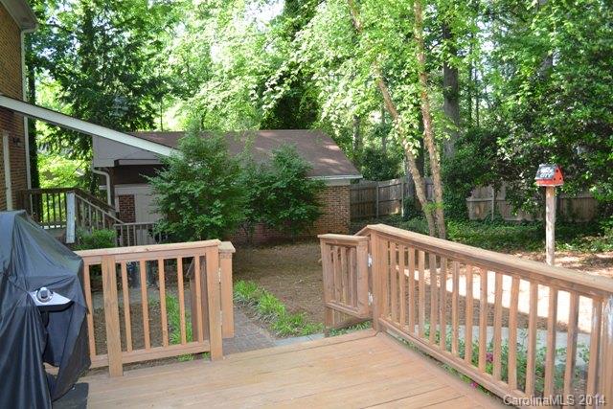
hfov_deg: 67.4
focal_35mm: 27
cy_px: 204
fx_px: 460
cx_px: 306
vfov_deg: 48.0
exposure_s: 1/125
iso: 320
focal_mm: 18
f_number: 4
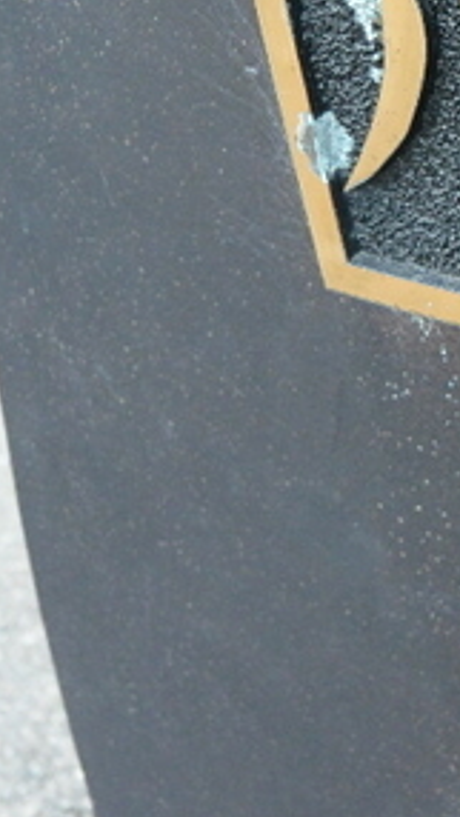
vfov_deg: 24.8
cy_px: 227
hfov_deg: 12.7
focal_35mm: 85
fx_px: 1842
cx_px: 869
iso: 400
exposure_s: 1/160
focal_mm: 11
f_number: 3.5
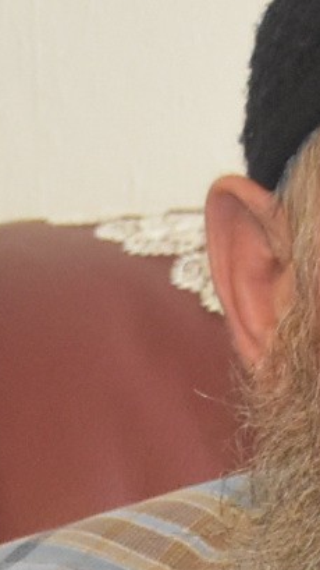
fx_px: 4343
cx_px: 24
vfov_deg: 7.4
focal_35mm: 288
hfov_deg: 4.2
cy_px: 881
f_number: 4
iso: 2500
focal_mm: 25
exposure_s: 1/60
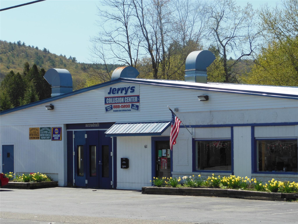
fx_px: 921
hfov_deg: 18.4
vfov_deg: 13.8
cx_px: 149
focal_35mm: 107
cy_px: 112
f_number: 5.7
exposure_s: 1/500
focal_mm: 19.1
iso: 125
:::
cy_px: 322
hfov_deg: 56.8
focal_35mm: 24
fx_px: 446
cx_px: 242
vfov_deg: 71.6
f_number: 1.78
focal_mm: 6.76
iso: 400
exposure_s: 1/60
:::
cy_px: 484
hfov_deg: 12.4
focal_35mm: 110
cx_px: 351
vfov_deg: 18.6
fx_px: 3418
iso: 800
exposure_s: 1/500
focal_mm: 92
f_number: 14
:::
◆ PROBLEM:
Of the lines above, copy only those from the one holding "hfov_deg: 67.4" to the one holding "vfov_deg: 7.4", both included, and exclude every image.

◆ SOLVED PROBLEM:
hfov_deg: 67.4
focal_35mm: 27
cy_px: 204
fx_px: 460
cx_px: 306
vfov_deg: 48.0
exposure_s: 1/125
iso: 320
focal_mm: 18
f_number: 4
vfov_deg: 24.8
cy_px: 227
hfov_deg: 12.7
focal_35mm: 85
fx_px: 1842
cx_px: 869
iso: 400
exposure_s: 1/160
focal_mm: 11
f_number: 3.5
fx_px: 4343
cx_px: 24
vfov_deg: 7.4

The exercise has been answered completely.